I saggi non sostituiscono il Parlamento
Il senatore Filippo Bubbico, 59 anni, architetto, è l`unico «saggio» lucano tra le 10 personalità scelte dal presidente della Repubblica, Napolitano. Sindaco del paese d`origine (Montescaglioso), poi assessore e presidente della giunta della Basilicata). Qui ha lasciato un segno su intese come quelle sulla gestione delle risorse idriche e sulle compensazioni per le estrazioni petrolifere (prima dell`accordo con Eni, le Regioni non ricevevano royalty dalle compagnie petrolifere). Da governatore lucano fu protagonista dell`aspra battaglia, infine vinta dal popolo lucano, contro il progetto di insediare, in una grotta di salgemma di Terzo Cavone, a Scanzano Jonico, il deposito unico nazionale di scorie nucleari. È stato poi, tra l`altro, sottosegretario allo Sviluppo economico (nel secondo governo Prodi) e ora è presidente della Commissione sul patto di stabilità.
 Senatore Bubbico, in un Paese che ha smarrito i freni inibitori, che al confronto preferisce insulto e turpiloquio, come si sente a essere stato considerato ufficialmente ‘saggio’?
 «La definizione è, per la verità, una semplificazione giornalistica…».
 E allora cosa siete?
«Il Presidente della Repubblica ha ritenuto di intervenire in una situazione transitoria e di stallo del Paese nella quale si concentrano diverse complessità: il semestre bianco con la conclusione del mandato del Capo dello Stato, la difficoltà a formare un governo…».
 E ha convocato dieci saggi…
«Ha voluto mettere in campo due gruppi di lavoro per accompagnare l`attività del governo Monti». Dopo i primi applausi, però, fra i partiti sono emersi dubbi e titubanze. I critici hanno ragione o torto? «Si tratta di una situazione straordinaria, con organismi che resteranno in carica finché non saranno costituite le commissioni ordinarie. I gruppi di lavoro non hanno la pretesa di risolvere una crisi che è assai profonda. Non sospendono il dibattito democratico, nè possono costruire intese per una possibile convergenza di governo. Cosa che può derivare solo dall`iniziativa dei partiti e dei gruppi parlamentari».
Però possono creare uno spazio di confronto. O no?
«Certamente».
Magari possono mettere a fuoco risposte condivise alle emergenze del Paese sul piano economico e sociale e su quello istituzionale…
 «Sono le due grandi priorità del Paese.

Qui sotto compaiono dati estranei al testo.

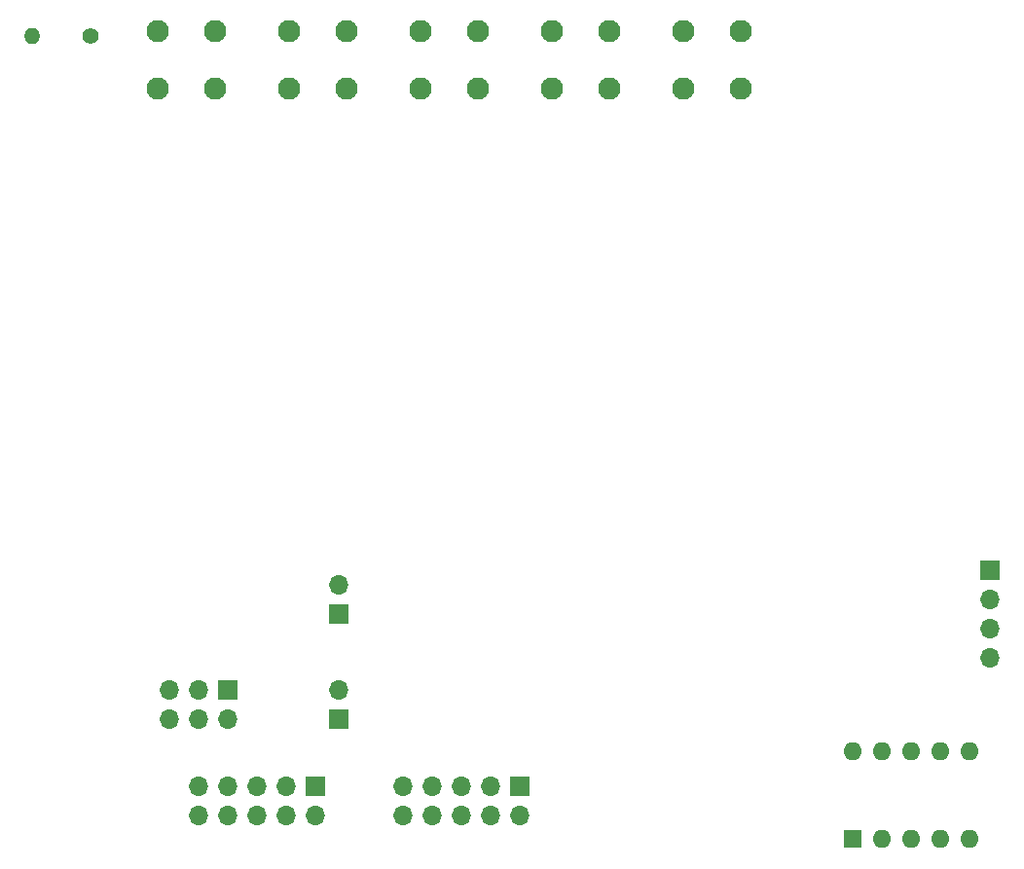
<source format=gbr>
%TF.GenerationSoftware,KiCad,Pcbnew,5.1.10-88a1d61d58~90~ubuntu20.04.1*%
%TF.CreationDate,2021-10-13T16:14:00+02:00*%
%TF.ProjectId,AI_V1,41495f56-312e-46b6-9963-61645f706362,rev?*%
%TF.SameCoordinates,Original*%
%TF.FileFunction,Soldermask,Bot*%
%TF.FilePolarity,Negative*%
%FSLAX46Y46*%
G04 Gerber Fmt 4.6, Leading zero omitted, Abs format (unit mm)*
G04 Created by KiCad (PCBNEW 5.1.10-88a1d61d58~90~ubuntu20.04.1) date 2021-10-13 16:14:00*
%MOMM*%
%LPD*%
G01*
G04 APERTURE LIST*
%ADD10O,1.600000X1.600000*%
%ADD11R,1.600000X1.600000*%
%ADD12C,1.950000*%
%ADD13O,1.700000X1.700000*%
%ADD14R,1.700000X1.700000*%
%ADD15O,1.400000X1.400000*%
%ADD16C,1.400000*%
G04 APERTURE END LIST*
D10*
%TO.C,SW1*%
X173736000Y-125476000D03*
X183896000Y-133096000D03*
X176276000Y-125476000D03*
X181356000Y-133096000D03*
X178816000Y-125476000D03*
X178816000Y-133096000D03*
X181356000Y-125476000D03*
X176276000Y-133096000D03*
X183896000Y-125476000D03*
D11*
X173736000Y-133096000D03*
%TD*%
D12*
%TO.C,J11*%
X118284000Y-62818000D03*
X118284000Y-67818000D03*
X113284000Y-62818000D03*
X113284000Y-67818000D03*
%TD*%
%TO.C,J10*%
X164004000Y-62818000D03*
X164004000Y-67818000D03*
X159004000Y-62818000D03*
X159004000Y-67818000D03*
%TD*%
%TO.C,J9*%
X152574000Y-62818000D03*
X152574000Y-67818000D03*
X147574000Y-62818000D03*
X147574000Y-67818000D03*
%TD*%
%TO.C,J8*%
X141144000Y-62818000D03*
X141144000Y-67818000D03*
X136144000Y-62818000D03*
X136144000Y-67818000D03*
%TD*%
%TO.C,J7*%
X129714000Y-62818000D03*
X129714000Y-67818000D03*
X124714000Y-62818000D03*
X124714000Y-67818000D03*
%TD*%
D13*
%TO.C,J6*%
X116840000Y-131064000D03*
X116840000Y-128524000D03*
X119380000Y-131064000D03*
X119380000Y-128524000D03*
X121920000Y-131064000D03*
X121920000Y-128524000D03*
X124460000Y-131064000D03*
X124460000Y-128524000D03*
X127000000Y-131064000D03*
D14*
X127000000Y-128524000D03*
%TD*%
D13*
%TO.C,J5*%
X134620000Y-131064000D03*
X134620000Y-128524000D03*
X137160000Y-131064000D03*
X137160000Y-128524000D03*
X139700000Y-131064000D03*
X139700000Y-128524000D03*
X142240000Y-131064000D03*
X142240000Y-128524000D03*
X144780000Y-131064000D03*
D14*
X144780000Y-128524000D03*
%TD*%
D13*
%TO.C,J4*%
X114300000Y-122682000D03*
X114300000Y-120142000D03*
X116840000Y-122682000D03*
X116840000Y-120142000D03*
X119380000Y-122682000D03*
D14*
X119380000Y-120142000D03*
%TD*%
D13*
%TO.C,J3*%
X129032000Y-110998000D03*
D14*
X129032000Y-113538000D03*
%TD*%
D13*
%TO.C,J2*%
X129032000Y-120142000D03*
D14*
X129032000Y-122682000D03*
%TD*%
D13*
%TO.C,J1*%
X185674000Y-117348000D03*
X185674000Y-114808000D03*
X185674000Y-112268000D03*
D14*
X185674000Y-109728000D03*
%TD*%
D15*
%TO.C,F1*%
X102362000Y-63246000D03*
D16*
X107442000Y-63246000D03*
%TD*%
M02*

</source>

La disperazione di chi perde il lavoro e delle imprese costrette a chiudere e il sistema politico bloccato a causa di una legge elettorale che favorisce l`instabilità, a differenza di quanto accade in altri grandi Paesi».
E l`ingovernabilità lascia irrisolte le emergenze vere. Da dove bisogna ripartire?
«In primo luogo dal lavoro. Per creare lavoro bisogna rimettere in moto l`economia. Bisogna intervenire subito a partire dal fisco. Urge risolvere il problema degli esodati. L`annunciato sblocco dei pagamenti dei debiti della pubblica amministrazione per le imprese, non sarà risolutivo, ma è un passaggio essenziale per far ripartire il Paese».
E poi?
 «Va ripensato lo scenario di politiche economiche praticato a livello europeo».
Il rigore non basta?
«Non basta. Deve ripartire l`economia reale. Bisogna favorire crescita, equità. Sconfiggere la recessione. Occorre qualificare la spesa pubblica. Senza spesa pubblica l`economia non può ripartire. Ovviamente ci vuole una ‘buona’ spesa pubblica».